Na verdade, para a empresa, se trata de embaratecer os custos de mão-de-obra (aliás, dos mais baixos o grupo Volkswagen). Não contratando para esta nova produção mais operários e passando a impor o sábado como um dia de trabalho obrigatório (e não de descanso como até aqui, o que nos termos da lei implicava que quando o trabalhador fosse trabalhar recebesse a respectiva remuneração como trabalho suplementar prestado em dias de descanso), mesmo com o supra citado e prometido complemento remuneratório, a empresa teria sempre menores custos salariais. Dito de outra forma, com o novo horário e tendo de trabalhar 3 sábados num mês, cada trabalhador ganharia menos do que receberia, com o atual horário, se fosse trabalhar 1 único sábado.

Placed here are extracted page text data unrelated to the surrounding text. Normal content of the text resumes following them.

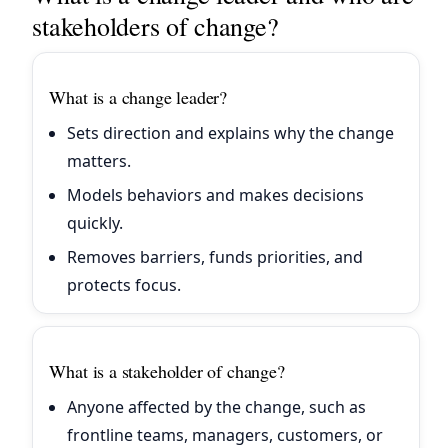
stakeholders of change?
What is a change leader?
Sets direction and explains why the change
matters.
Models behaviors and makes decisions
quickly.
Removes barriers, funds priorities, and
protects focus.
What is a stakeholder of change?
Anyone affected by the change, such as
frontline teams, managers, customers, or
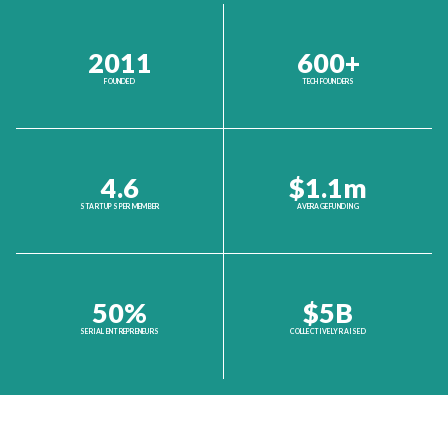
2011
600+
FOUNDED
TECH FOUNDERS
4.6
$1.1m
STARTUPS PER MEMBER
AVERAGE FUNDING
50%
$5B
SERIAL ENTREPRENEURS
COLLECTIVELY RAISED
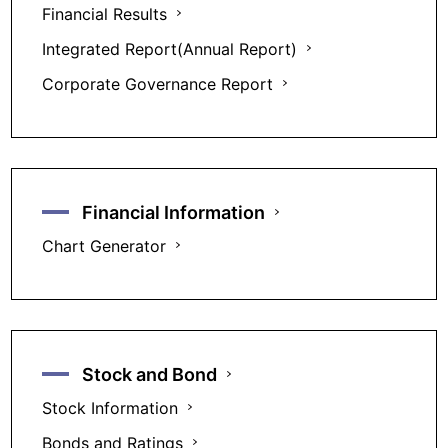
Financial Results
Integrated Report(Annual Report)
Corporate Governance Report
Financial Information
Chart Generator
Stock and Bond
Stock Information
Bonds and Ratings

Em contrapartida, para os trabalhadores – que, com o novo horário só poderiam ter 2 dias de descanso seguidos de 3 em 3 semanas, e teriam ainda de suportar uma enorme rotatividade horária durante mais de 2 anos – do que se trata sobretudo é de salvaguardar adequadamente os seus direitos fundamentais ao descanso semanal, ao repouso e aos lazeres, bem como à prestação de trabalho em condições de segurança e de saúde e à organização do trabalho em condições socialmente dignas, de forma a facultar a realização pessoal e a permitir a conciliação da atividade profissional com a vida pessoal e familiar.

São direitos expressamente consagrados, e para todos os trabalhadores, nas alíneas b), c) e d) do nº 1 do artigo 59º da Constituição da República Portuguesa. A qual, ao que eu saiba, não foi revogada nem suspensa…

Essa é a verdadeira causa.

Perante esta situação, vários sindicatos representativos dos trabalhadores – que, até aqui sempre tinham aceito a legalmente inexistente competência negocial da Comissão de Trabalhadores – reuniram-se com a Administração da empresa e, perante a intransigência desta e a ausência de acordo, convocaram então a greve em causa, a qual decorreu, com elevadíssima adesão, entre as 22:30 de terça-feira e a meia noite de quarta-feira.

Então começaram as ameaças de que se os trabalhadores da Autoeuropa não aceitassem as imposições da Administração, a Volkswagen iria transferir a fábrica de local e mandar todos os trabalhadores embora, mais os trabalhadores das 47 empresas fornecedoras de peças e componentes para a fábrica. Isso constitui, sem tirar nem pôr, uma verdadeira chantagem.

Chantagem à qual não se pode ceder – por mais que gritem e até insultem os “especialistas” políticos, a comunicação social e as redes sociais – não só porque nunca se deve ceder à chantagem mas por que, em última instância, ceder a isso representará aceitar a lógica de que é sempre possível encontrar um país onde os direitos sociais e laborais são mais ignorados que no nosso, e, logo, para “manter a fábrica em Portugal” e “manter os postos de trabalho” todas as humilhações se tornam afinal justificáveis e aceitáveis…

E, por isso, vamos ver também como se comportam os sindicatos que agora convocaram a greve.